Revitalised by her holiday, the two-time Grand Slam champion made a solid start to her Wimbledon campaign with a 7-5, 6-2 win over Polish qualifier Paula Kania on Monday

"I feel pretty good. After a vacation I feel fresh because during the French Open I could feel the pressure was there. I couldn't handle it anymore," Li said.

"If you have a high ranking, you always wish you can do well. Also another player, if they play against you, for them it is nothing to lose. So they just try to play their best.

"For me, I was feeling, even coming into the claycourt season, already I was missing something.

"Especially when I came to Paris, I really wished I could do well. So maybe I put a lot of pressure on myself.

"I needed to take a vacation to think about what I should do in the future. And also the racquets, they need a vacation as well. They cannot see me every day!"

World number two Li will face Austria's Yvonne Meusburger in the second round as she looks to get past the Wimbledon quarter-finals for the first time.

But she admits the quick transition from clay to grass has made it difficult for her to emulate her other Grand Slam successes at Wimbledon.

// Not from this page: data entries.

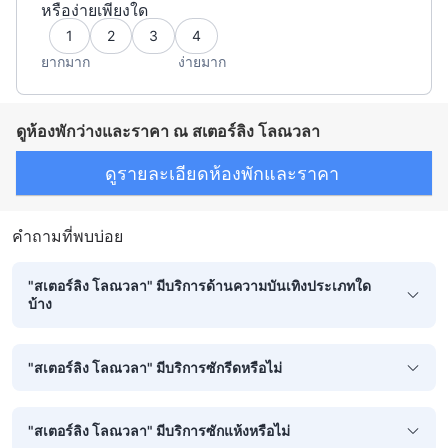
หรือง่ายเพียงใด
1
2
3
4
ยากมาก
ง่ายมาก
ดูห้องพักว่างและราคา ณ สเตอร์ลิง โลณวลา
ดูรายละเอียดห้องพักและราคา
คำถามที่พบบ่อย
"สเตอร์ลิง โลณวลา" มีบริการด้านความบันเทิงประเภทใด
บ้าง
"สเตอร์ลิง โลณวลา" มีบริการซักรีดหรือไม่
"สเตอร์ลิง โลณวลา" มีบริการซักแห้งหรือไม่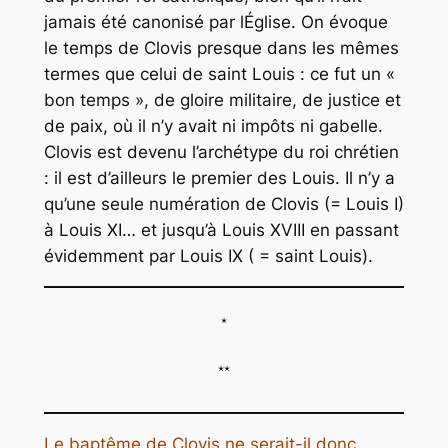
jamais été canonisé par lÉglise. On évoque
le temps de Clovis presque dans les mêmes
termes que celui de saint Louis : ce fut un «
bon temps », de gloire militaire, de justice et
de paix, où il n’y avait ni impôts ni gabelle.
Clovis est devenu l’archétype du roi chrétien
: il est d’ailleurs le premier des Louis. Il n’y a
qu’une seule numération de Clovis (= Louis I)
à Louis XI… et jusqu’à Louis XVIII en passant
évidemment par Louis IX ( = saint Louis).
*
**
Le baptême de Clovis ne serait-il donc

"I never think I can play well on the grass court. For me it's tough. I think for everyone it's tough because we play on the grass for only one month in the whole year," she said.

"It's pretty close from the French Open to Wimbledon, only two weeks. So it's very tough for me to change the surface."

Kania, ranked 183rd, had never before played a WTA Tour-level match, let alone appeared at a Grand Slam. The 21-year-old showed few signs of being overawed and broke Li in the first game.

But Li finally began to take control just in the nick of time, breaking Kania as she served for the set at 5-4 and then again two games later to snatch the set.

The reigning Australian Open champion finished the job comfortably after surging into a 5-1 lead in the second set.